Aber die Mühlen mahlen nicht nur das neue Gerstenmehl, sie entwickeln auch die Backmischungen und Rezepte für die Bäcker. Gerste galt lange Zeit als nicht backfähig. Ihr fehlt ein Klebe- und Bindeeiweiß. Brote aus gewöhnlichem Gerstenmehl sind derb, wirken grau und flach und haben einen erdigen, leicht mehligen Geschmack. Bei der neuen Beta-Gerste ist das anders. Allein die Körner sind schon wesentlich heller. Der hohe Beta-Glucan Gehalt und ihre besondere Speisestärke verbessern zudem die Backfähigkeit.

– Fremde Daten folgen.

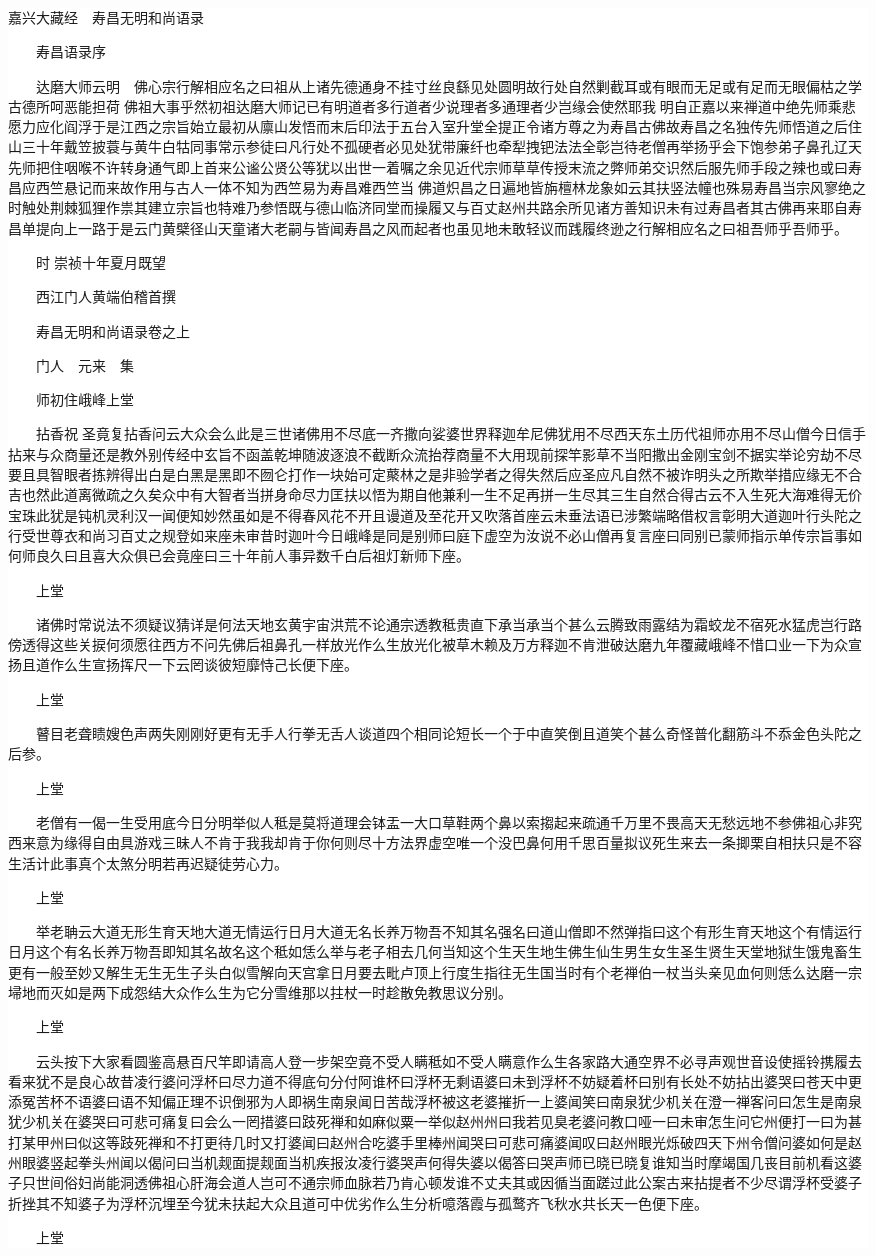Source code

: 嘉兴大藏经　寿昌无明和尚语录




　　寿昌语录序

　　达磨大师云明　佛心宗行解相应名之曰祖从上诸先德通身不挂寸丝良繇见处圆明故行处自然剿截耳或有眼而无足或有足而无眼偏枯之学古德所呵恶能担荷
佛祖大事乎然初祖达磨大师记已有明道者多行道者少说理者多通理者少岂缘会使然耶我
明自正嘉以来禅道中绝先师乘悲愿力应化阎浮于是江西之宗旨始立最初从廪山发悟而末后印法于五台入室升堂全提正令诸方尊之为寿昌古佛故寿昌之名独传先师悟道之后住山三十年戴笠披蓑与黄牛白牯同事常示参徒曰凡行处不孤硬者必见处犹带廉纤也牵犁拽钯法法全彰岂待老僧再举扬乎会下饱参弟子鼻孔辽天先师把住咽喉不许转身通气即上首来公谧公贤公等犹以出世一着嘱之余见近代宗师草草传授末流之弊师弟交识然后服先师手段之辣也或曰寿昌应西竺悬记而来故作用与古人一体不知为西竺易为寿昌难西竺当
佛道炽昌之日遍地皆旃檀林龙象如云其扶竖法幢也殊易寿昌当宗风寥绝之时触处荆棘狐狸作祟其建立宗旨也特难乃参悟既与德山临济同堂而操履又与百丈赵州共路余所见诸方善知识未有过寿昌者其古佛再来耶自寿昌单提向上一路于是云门黄檗径山天童诸大老嗣与皆闻寿昌之风而起者也虽见地未敢轻议而践履终逊之行解相应名之曰祖吾师乎吾师乎。

　　时
崇祯十年夏月既望

　　西江门人黄端伯稽首撰

　　寿昌无明和尚语录卷之上

　　门人　元来　集

　　师初住峨峰上堂

　　拈香祝
圣竟复拈香问云大众会么此是三世诸佛用不尽底一齐撒向娑婆世界释迦牟尼佛犹用不尽西天东土历代祖师亦用不尽山僧今日信手拈来与众商量还是教外别传经中玄旨不函盖乾坤随波逐浪不截断众流抬荐商量不大用现前探竿影草不当阳撒出金刚宝剑不据实举论穷劫不尽要且具智眼者拣辨得出白是白黑是黑即不囫仑打作一块始可定藂林之是非验学者之得失然后应圣应凡自然不被诈明头之所欺举措应缘无不合吉也然此道离微疏之久矣众中有大智者当拼身命尽力匡扶以悟为期自他兼利一生不足再拼一生尽其三生自然合得古云不入生死大海难得无价宝珠此犹是钝机灵利汉一闻便知妙然虽如是不得春风花不开且谩道及至花开又吹落首座云未垂法语已涉繁端略借权言彰明大道迦叶行头陀之行受世尊衣和尚习百丈之规登如来座未审昔时迦叶今日峨峰是同是别师曰庭下虚空为汝说不必山僧再复言座曰同别已蒙师指示单传宗旨事如何师良久曰且喜大众俱已会竟座曰三十年前人事异数千白后祖灯新师下座。

　　上堂

　　诸佛时常说法不须疑议猜详是何法天地玄黄宇宙洪荒不论通宗透教秪贵直下承当承当个甚么云腾致雨露结为霜蛟龙不宿死水猛虎岂行路傍透得这些关捩何须愿往西方不问先佛后祖鼻孔一样放光作么生放光化被草木赖及万方释迦不肯泄破达磨九年覆藏峨峰不惜口业一下为众宣扬且道作么生宣扬挥尺一下云罔谈彼短靡恃己长便下座。

　　上堂

　　瞽目老聋瞆嫂色声两失刚刚好更有无手人行拳无舌人谈道四个相同论短长一个于中直笑倒且道笑个甚么奇怪普化翻筋斗不忝金色头陀之后参。

　　上堂

　　老僧有一偈一生受用底今日分明举似人秪是莫将道理会钵盂一大口草鞋两个鼻以索搊起来疏通千万里不畏高天无愁远地不参佛祖心非究西来意为缘得自由具游戏三昧人不肯于我我却肯于你何则尽十方法界虚空唯一个没巴鼻何用千思百量拟议死生来去一条揤栗自相扶只是不容生活计此事真个太煞分明若再迟疑徒劳心力。

　　上堂

　　举老聃云大道无形生育天地大道无情运行日月大道无名长养万物吾不知其名强名曰道山僧即不然弹指曰这个有形生育天地这个有情运行日月这个有名长养万物吾即知其名故名这个秪如恁么举与老子相去几何当知这个生天生地生佛生仙生男生女生圣生贤生天堂地狱生饿鬼畜生更有一般至妙又解生无生无生子头白似雪解向天宫拿日月要去毗卢顶上行度生指往无生国当时有个老禅伯一杖当头亲见血何则恁么达磨一宗埽地而灭如是两下成怨结大众作么生为它分雪维那以拄杖一时趁散免教思议分别。

　　上堂

　　云头按下大家看圆鉴高悬百尺竿即请高人登一步架空竟不受人瞒秪如不受人瞒意作么生各家路大通空界不必寻声观世音设使摇铃携履去看来犹不是良心故昔凌行婆问浮杯曰尽力道不得底句分付阿谁杯曰浮杯无剩语婆曰未到浮杯不妨疑着杯曰别有长处不妨拈出婆哭曰苍天中更添冤苦杯不语婆曰语不知偏正理不识倒邪为人即祸生南泉闻日苦哉浮杯被这老婆摧折一上婆闻笑曰南泉犹少机关在澄一禅客问曰怎生是南泉犹少机关在婆哭曰可悲可痛复曰会么一罔措婆曰跂死禅和如麻似粟一举似赵州州曰我若见臭老婆问教口哑一曰未审怎生问它州便打一曰为甚打某甲州曰似这等跂死禅和不打更待几时又打婆闻曰赵州合吃婆手里棒州闻哭曰可悲可痛婆闻叹曰赵州眼光烁破四天下州令僧问婆如何是赵州眼婆竖起拳头州闻以偈问曰当机觌面提觌面当机疾报汝凌行婆哭声何得失婆以偈答曰哭声师已晓已晓复谁知当时摩竭国几丧目前机看这婆子只世间俗妇尚能洞透佛祖心肝海会道人岂可不通宗师血脉若乃肯心顿发谁不丈夫其或因循当面蹉过此公案古来拈提者不少尽谓浮杯受婆子折挫其不知婆子为浮杯沉埋至今犹未扶起大众且道可中优劣作么生分析噫落霞与孤鹜齐飞秋水共长天一色便下座。

　　上堂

Gerste auf dem Weg in die Nahrung
Aber nicht nur für die Bäcker, sondern für die gesamte Lebensmittelbranche wird die Gerste aufgrund ihrer cholesterinsenkenden Eigenschaft wieder interessant. "Die Gerste sorgt auch für eine gute Flüssigkeitsbindung. Dadurch kommt sie auch in Frage für Puddings, Konditoreiwaren wie Buttercremes und Milchprodukte. Denn auch hier kann die Gerste eingesetzt werden, um im Gegenzug den Fettgehalt zu senken", erklärt Dr. Klaus Münzing von der Bundesforschungsanstalt für Ernährung und Lebensmittel in Detmold.